- **Aim of the task**
Copy word for word the stretch of lines below that opens with the line containing "genus: Phyciodes" and closes with the line containing "scientific name: Boa constrictor", including both of those lines.

- **Records provided**
□ □ □ □ □
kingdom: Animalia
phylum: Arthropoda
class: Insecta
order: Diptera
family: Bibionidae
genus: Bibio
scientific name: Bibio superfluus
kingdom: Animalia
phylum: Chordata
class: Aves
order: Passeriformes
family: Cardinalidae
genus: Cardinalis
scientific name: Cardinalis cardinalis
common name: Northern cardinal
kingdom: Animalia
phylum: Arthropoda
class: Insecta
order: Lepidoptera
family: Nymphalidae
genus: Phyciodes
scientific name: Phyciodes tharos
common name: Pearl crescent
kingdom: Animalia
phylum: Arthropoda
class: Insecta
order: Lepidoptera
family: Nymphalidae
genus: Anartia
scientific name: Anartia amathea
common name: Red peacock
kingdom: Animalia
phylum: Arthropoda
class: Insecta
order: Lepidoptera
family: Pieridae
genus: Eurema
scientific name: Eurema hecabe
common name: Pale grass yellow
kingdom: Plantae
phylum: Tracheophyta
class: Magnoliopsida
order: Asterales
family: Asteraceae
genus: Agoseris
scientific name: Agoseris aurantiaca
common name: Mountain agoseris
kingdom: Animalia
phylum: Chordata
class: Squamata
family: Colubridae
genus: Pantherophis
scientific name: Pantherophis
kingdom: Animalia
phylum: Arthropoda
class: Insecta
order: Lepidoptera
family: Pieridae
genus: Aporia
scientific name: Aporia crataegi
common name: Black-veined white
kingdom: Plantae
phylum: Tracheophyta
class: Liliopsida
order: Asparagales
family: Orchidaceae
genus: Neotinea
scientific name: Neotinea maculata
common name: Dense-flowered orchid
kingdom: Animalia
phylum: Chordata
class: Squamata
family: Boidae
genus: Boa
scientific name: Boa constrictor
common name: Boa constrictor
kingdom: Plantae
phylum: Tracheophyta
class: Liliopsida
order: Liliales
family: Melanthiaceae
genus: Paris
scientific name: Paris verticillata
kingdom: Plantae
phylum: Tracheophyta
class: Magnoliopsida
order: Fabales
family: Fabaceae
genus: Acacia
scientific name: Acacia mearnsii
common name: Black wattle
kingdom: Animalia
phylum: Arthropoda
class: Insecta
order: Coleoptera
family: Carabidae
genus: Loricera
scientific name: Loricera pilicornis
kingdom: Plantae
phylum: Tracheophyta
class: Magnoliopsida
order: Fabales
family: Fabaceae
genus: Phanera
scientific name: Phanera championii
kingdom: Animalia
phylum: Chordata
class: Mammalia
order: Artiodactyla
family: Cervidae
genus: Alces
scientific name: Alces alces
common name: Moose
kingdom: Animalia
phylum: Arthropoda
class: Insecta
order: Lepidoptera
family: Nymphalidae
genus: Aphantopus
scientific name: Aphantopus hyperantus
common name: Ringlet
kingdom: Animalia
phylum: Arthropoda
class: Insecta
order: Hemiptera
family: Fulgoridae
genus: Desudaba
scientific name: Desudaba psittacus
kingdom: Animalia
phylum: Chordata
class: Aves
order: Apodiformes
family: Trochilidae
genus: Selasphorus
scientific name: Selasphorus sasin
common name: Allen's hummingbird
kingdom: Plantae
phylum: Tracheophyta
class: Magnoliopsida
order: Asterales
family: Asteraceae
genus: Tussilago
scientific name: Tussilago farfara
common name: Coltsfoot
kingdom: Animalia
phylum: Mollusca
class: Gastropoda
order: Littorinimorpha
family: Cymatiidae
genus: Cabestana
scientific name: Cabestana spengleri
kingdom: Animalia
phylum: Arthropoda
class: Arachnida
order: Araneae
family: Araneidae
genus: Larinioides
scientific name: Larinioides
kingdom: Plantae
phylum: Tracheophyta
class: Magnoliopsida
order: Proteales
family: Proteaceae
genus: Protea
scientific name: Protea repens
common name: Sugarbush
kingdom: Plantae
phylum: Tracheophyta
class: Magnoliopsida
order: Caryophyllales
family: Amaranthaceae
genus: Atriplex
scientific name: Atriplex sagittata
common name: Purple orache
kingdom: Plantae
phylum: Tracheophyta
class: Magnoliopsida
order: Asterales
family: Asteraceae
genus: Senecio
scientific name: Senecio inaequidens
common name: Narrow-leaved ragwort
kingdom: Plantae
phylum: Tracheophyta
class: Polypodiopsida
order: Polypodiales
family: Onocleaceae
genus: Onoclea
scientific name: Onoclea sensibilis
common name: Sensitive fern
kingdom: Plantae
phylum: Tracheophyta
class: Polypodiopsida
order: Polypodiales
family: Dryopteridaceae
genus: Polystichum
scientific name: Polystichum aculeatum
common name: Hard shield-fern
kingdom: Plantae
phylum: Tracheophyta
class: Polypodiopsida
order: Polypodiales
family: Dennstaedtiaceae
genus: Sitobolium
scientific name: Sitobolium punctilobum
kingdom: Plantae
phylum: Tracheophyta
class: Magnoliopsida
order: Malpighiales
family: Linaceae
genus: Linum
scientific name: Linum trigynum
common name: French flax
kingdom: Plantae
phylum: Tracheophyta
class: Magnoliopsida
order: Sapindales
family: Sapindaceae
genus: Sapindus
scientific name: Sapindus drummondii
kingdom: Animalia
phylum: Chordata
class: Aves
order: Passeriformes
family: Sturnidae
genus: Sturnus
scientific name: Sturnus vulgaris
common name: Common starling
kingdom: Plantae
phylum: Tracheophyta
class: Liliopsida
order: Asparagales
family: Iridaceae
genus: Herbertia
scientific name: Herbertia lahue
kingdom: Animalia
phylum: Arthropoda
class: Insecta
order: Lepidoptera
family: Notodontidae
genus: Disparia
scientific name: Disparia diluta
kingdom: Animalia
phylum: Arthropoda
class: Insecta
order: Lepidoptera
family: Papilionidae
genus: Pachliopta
□ □ □ □ □
- **Reply to the exercise**
genus: Phyciodes
scientific name: Phyciodes tharos
common name: Pearl crescent
kingdom: Animalia
phylum: Arthropoda
class: Insecta
order: Lepidoptera
family: Nymphalidae
genus: Anartia
scientific name: Anartia amathea
common name: Red peacock
kingdom: Animalia
phylum: Arthropoda
class: Insecta
order: Lepidoptera
family: Pieridae
genus: Eurema
scientific name: Eurema hecabe
common name: Pale grass yellow
kingdom: Plantae
phylum: Tracheophyta
class: Magnoliopsida
order: Asterales
family: Asteraceae
genus: Agoseris
scientific name: Agoseris aurantiaca
common name: Mountain agoseris
kingdom: Animalia
phylum: Chordata
class: Squamata
family: Colubridae
genus: Pantherophis
scientific name: Pantherophis
kingdom: Animalia
phylum: Arthropoda
class: Insecta
order: Lepidoptera
family: Pieridae
genus: Aporia
scientific name: Aporia crataegi
common name: Black-veined white
kingdom: Plantae
phylum: Tracheophyta
class: Liliopsida
order: Asparagales
family: Orchidaceae
genus: Neotinea
scientific name: Neotinea maculata
common name: Dense-flowered orchid
kingdom: Animalia
phylum: Chordata
class: Squamata
family: Boidae
genus: Boa
scientific name: Boa constrictor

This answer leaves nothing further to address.